One of the issues surrounding the study of phagocytosis has been in defining the cellular morphology changes that lead to phagocytosis. Several types of phagocytosis have been reported and it is widely accepted [eg ref 6] that some opsonins (eg FcγR engagement of antibody) lead to the formation of protruding pseudopodia whereas other opsonins (eg β2 integrin engagement) lead to a “sinking phagocytosis” (Figure 1B). These two phenomena are obviously very different and would require different molecular explanations. However, an important early finding from using the laser trap method is the demonstration that pseudopodia extension also occurs during phagocytosis mediated by β2 integrin, despite it being traditionally thought of as a classic “sinking phagocytosis” stimulus. In fact, pseudopod extension by human neutrophils also occurs during β2 integrin–mediated phagocytosis when the particle is delivered by micropipette ^{1, 5}. It thus seems likely that the “sinking type” of phagocytosis is not related to the opsonin but may be dependent on the phagocyte-type being studied. In macrophages and cells with extensive endoplasmic reticulum (ER), a “sinking” type of phagocytosis may occur as the forming phagosome fuses with the internal membrane of sub-plasma membrane ER ⁷. However, this has been disputed in macrophages ⁸; and in neutrophils, the subject of this paper, there is no sub-plasma membrane ER at all. Neutrophils may thus be incapable of forming phagosomes without the extension of pseudopodia. In the laser trap method, reported in this issue, the neutrophil being held by the laser trap has little (or no) leverage, against which to push pseudopodia, apart from the particle attachment points. Thus “sinking phagocytosis”, if it were possible, may be the energetically easier option. Thus, this early laser trap study ³ has already suggested that, in neutrophils at least, pseudopodia extension is the preferred route. It will be interesting to see whether this approach can be used with macrophages (or other phagocytic cells) and whether the “sinking” type of phagocytosis can be provoked by this method of stimulus presentation.
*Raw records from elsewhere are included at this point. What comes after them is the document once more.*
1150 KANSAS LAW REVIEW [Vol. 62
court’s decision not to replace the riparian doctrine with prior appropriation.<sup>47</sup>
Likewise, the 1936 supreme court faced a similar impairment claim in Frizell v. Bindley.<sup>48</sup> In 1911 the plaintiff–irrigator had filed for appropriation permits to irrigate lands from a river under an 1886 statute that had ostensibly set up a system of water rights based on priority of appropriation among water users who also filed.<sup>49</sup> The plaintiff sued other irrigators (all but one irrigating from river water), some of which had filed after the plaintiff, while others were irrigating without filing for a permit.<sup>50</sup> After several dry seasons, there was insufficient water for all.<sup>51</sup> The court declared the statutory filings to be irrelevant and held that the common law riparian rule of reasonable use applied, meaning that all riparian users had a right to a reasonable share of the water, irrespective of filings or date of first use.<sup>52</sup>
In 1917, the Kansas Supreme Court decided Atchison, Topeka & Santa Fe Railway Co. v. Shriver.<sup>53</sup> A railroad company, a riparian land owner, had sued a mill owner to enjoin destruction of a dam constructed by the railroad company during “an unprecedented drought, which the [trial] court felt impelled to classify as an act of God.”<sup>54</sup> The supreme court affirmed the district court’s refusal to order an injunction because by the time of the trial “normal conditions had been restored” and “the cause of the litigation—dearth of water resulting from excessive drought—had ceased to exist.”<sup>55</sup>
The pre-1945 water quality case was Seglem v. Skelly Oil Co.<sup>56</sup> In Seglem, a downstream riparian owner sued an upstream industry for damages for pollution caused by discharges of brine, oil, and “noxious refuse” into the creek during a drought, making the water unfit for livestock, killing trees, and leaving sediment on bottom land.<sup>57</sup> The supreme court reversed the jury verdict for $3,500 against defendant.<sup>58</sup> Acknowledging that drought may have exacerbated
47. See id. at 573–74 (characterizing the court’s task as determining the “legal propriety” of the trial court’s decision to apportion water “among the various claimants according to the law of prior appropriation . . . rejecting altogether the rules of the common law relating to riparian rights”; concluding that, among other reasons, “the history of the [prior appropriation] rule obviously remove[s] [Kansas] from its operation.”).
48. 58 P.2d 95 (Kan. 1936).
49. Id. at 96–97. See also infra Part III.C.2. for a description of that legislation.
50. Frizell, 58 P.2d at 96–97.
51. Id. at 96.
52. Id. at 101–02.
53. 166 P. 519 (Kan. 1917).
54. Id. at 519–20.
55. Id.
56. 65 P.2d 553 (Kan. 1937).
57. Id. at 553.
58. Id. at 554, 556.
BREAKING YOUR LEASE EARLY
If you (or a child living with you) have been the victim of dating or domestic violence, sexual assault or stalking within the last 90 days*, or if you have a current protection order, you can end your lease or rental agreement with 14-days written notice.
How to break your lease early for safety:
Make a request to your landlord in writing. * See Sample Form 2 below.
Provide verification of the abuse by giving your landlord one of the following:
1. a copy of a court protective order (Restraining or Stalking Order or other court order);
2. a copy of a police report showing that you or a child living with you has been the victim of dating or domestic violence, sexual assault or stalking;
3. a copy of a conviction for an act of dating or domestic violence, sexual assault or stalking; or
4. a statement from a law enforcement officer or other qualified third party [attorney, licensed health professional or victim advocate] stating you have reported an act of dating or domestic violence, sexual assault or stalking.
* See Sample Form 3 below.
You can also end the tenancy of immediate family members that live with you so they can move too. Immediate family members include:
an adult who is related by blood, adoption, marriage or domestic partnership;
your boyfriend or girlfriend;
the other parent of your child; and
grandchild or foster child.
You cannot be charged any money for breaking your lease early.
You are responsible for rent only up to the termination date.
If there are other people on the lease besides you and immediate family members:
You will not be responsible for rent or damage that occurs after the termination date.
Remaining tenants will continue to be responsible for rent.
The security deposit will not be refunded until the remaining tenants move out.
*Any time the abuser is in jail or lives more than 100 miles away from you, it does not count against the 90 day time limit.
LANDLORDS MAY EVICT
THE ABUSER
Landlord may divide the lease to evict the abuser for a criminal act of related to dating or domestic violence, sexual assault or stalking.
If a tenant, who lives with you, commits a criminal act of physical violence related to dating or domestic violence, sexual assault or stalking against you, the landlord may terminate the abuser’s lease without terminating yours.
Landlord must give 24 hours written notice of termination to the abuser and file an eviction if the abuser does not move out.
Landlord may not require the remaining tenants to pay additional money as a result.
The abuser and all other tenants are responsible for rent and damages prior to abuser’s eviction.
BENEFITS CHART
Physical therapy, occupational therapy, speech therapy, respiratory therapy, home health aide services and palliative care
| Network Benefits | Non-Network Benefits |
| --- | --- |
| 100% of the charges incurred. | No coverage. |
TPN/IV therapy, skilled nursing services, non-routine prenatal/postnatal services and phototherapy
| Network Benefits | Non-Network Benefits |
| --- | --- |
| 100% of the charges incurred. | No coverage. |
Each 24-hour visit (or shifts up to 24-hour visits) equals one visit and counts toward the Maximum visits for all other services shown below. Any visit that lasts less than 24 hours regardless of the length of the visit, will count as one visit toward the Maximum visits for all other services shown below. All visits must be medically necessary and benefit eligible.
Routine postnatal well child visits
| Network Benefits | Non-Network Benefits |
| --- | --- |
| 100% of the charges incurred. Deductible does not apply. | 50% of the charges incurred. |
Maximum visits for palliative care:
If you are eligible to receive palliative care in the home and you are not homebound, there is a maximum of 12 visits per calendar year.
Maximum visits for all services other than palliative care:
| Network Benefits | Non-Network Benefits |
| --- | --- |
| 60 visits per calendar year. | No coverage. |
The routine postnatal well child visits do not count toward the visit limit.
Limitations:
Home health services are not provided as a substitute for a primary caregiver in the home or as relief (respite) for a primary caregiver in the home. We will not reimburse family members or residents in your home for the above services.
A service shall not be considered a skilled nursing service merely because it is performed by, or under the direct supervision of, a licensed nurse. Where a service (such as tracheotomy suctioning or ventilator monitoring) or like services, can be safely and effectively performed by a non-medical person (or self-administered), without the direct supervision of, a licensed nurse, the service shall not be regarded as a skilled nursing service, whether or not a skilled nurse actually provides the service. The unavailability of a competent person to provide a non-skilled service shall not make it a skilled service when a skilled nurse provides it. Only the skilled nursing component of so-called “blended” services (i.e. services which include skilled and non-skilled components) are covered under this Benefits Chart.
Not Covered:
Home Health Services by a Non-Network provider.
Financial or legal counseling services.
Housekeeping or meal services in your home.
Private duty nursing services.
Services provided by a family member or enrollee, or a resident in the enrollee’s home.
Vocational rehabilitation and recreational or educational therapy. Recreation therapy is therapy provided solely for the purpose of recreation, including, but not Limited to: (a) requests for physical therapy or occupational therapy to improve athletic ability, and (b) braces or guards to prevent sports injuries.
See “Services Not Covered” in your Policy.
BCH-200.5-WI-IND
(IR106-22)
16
The development of laser trapping technology should allow the method reported here ³ to be extended and used in other labs. With this new way of presenting phagocytic stimuli to cells, it should now be possible to study signalling of the purely phagocytic event, uncontaminated by signals from unwanted stimuli to the cell. A new wave of advances in understanding the phagocytic mechanism and signalling is thus promised as laser traps become increasingly used to deliver the pure phagocytic signal.